Le système de Sol (tontine) est une institution financière informelle fondamentale. Un groupe de personnes met en commun une somme mensuelle ; chaque mois, un membre différent reçoit la totalité de la cagnotte. Cela permet d'accéder à un capital que les banques formelles refusent. Le Sol finance des petits commerces, des maisons, des études, c'est la banque des classes populaires haïtiennes.
L'économie des transferts (remittances) de la diaspora s'est intégrée à cette économie informelle. Environ 4,5 milliards de dollars entrent en Haïti chaque année via les transferts, soit près de 25 % du PIB officiel. Une part importante transite par des réseaux informels (porteurs, cambistes de rue), pas uniquement par Western Union ou MoneyGram.
Acteurs clés
Enjeux et Formalisation
Les politiques de développement international cherchent généralement à « formaliser » l'économie informelle, enregistrer les entreprises, collecter des impôts, intégrer les travailleurs dans des systèmes de protection sociale. C'est un objectif légitime.
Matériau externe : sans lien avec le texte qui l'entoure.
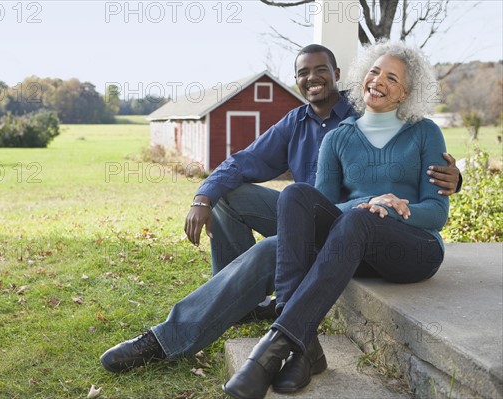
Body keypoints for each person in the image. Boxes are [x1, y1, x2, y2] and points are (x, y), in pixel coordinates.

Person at [100, 44, 459, 375]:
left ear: (338, 74)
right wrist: (203, 196)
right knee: (237, 197)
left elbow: (430, 186)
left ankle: (218, 329)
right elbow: (247, 163)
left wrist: (452, 180)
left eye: (322, 70)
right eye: (303, 72)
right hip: (320, 218)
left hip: (370, 232)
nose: (312, 78)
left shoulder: (380, 113)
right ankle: (196, 321)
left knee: (273, 247)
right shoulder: (300, 123)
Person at [223, 40, 450, 399]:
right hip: (355, 250)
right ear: (362, 77)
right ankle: (304, 347)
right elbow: (323, 212)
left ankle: (274, 348)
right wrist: (368, 202)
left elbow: (436, 213)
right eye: (375, 71)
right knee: (297, 194)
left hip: (413, 251)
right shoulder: (339, 137)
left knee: (359, 221)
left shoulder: (425, 132)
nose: (378, 80)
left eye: (392, 78)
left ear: (405, 92)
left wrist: (389, 208)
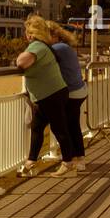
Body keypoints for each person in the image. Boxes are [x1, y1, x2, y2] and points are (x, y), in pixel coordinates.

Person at [16, 15, 79, 177]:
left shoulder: (37, 46)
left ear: (30, 34)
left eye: (26, 32)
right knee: (37, 127)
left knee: (59, 129)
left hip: (51, 95)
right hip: (49, 94)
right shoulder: (43, 46)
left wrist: (17, 59)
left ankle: (68, 163)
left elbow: (22, 63)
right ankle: (31, 161)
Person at [47, 24, 90, 173]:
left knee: (65, 126)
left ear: (55, 36)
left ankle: (73, 159)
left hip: (72, 92)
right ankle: (77, 157)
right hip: (79, 90)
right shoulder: (65, 47)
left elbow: (38, 57)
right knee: (72, 125)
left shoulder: (57, 48)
Mais la manière dont il est poursuivi importe énormément.
Des expériences récentes d'imposition des petits marchands sans contrepartie de services ont provoqué des rejets massifs. La confiance entre l'État et les acteurs informels est quasi inexistante. La formalisation ne peut réussir que si elle s'accompagne d'une amélioration tangible des services publics, eau, électricité, sécurité, qui reste largement défaillante.